Bridge of Flowers 10k Classic
Shelburne Falls, MA
August 13, 2016
Don’t let allergies deter you from the Bridge of Flowers 10k Classic. This event, which is just a stone’s throw from where the members of Team Tuckerman grew up, is suitable for novice runners and seasoned athletes alike. Early on in the race, you’ll run through the course’s namesake - a unique garden that connects both sides of the beautiful Deerfield River. However, it’s not just a run in the park - or, rather, garden. Shortly after the bridge, you’ll face a gentle climb over Crittenden Hill and continue on through a classically beautiful New England hill town. After the race, you can also take a breather at the famous “pot holes” a geologic marvel of glacial carved stone that’s a favorite local hangout. (Photo credit: Geoff Bluh)
Falmouth Road Race
August 21, 2016
The Falmouth road race may be the second-most famous race in New England after Boston, with a legacy that goes back almost 45 years. It’s early racers were into running before it became a “thing” and included luminaries such as Marathon champ Frank Shorter and “Boston Billy Rodgers” as well as characters like Tommy Leonard, a running-aficionado who also worked at The Brothers Four, one of the few runners’ bars in existence. The course itself is reason enough to go - winding along some of the Cape’s most beautiful scenery - but you’ll also earn a few bonus points for pounding the same road as running culture’s earliest movers and shakers.
New Haven Road Race
New Haven, CT
September 5, 2016
Okay, we’re admittedly a little biased on this one. Biased, since this race runs right past Tuckerman headquarters every Labor Day weekend, but you can’t exactly write it off as a neighborhood fun run. For one it’s the site of the USATF 20k championship every year, which means that there are some serious racers in the mix, as well as a handful of former Olympians and Champions who are typically on hand.

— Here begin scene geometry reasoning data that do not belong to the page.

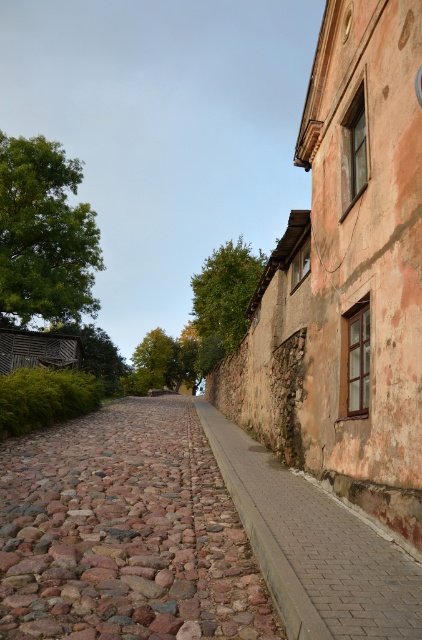
Question: Is brown rough cobblestone at center positioned before brick pavement at lower right?

Choices:
 (A) no
 (B) yes

Answer: (A)

Question: Can you confirm if brown rough cobblestone at center is wider than brick pavement at lower right?

Choices:
 (A) yes
 (B) no

Answer: (A)

Question: Is brown rough cobblestone at center wider than brick pavement at lower right?

Choices:
 (A) yes
 (B) no

Answer: (A)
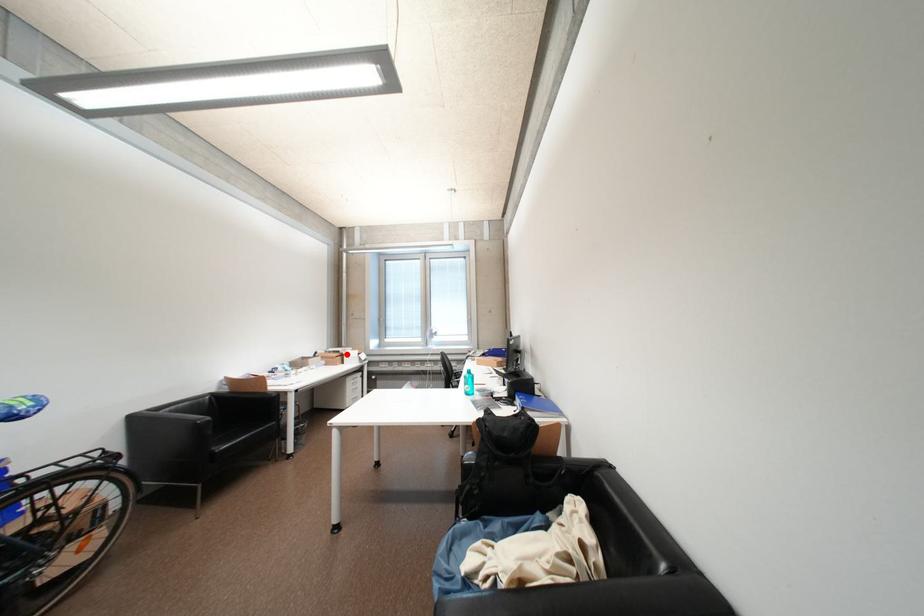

The race itself is fast and flat, looping through some of Yale’s most gorgeous architecture, out past the neighborhood of East Rock before looping back and finishing downtown. Runners have the option of a half-marathon, 20k, or 5k races, and should have plenty of spectators on hand to cheer them on. Heck, if you’re there this year, let us know and team Tuckerman will come cheer you on ourselves!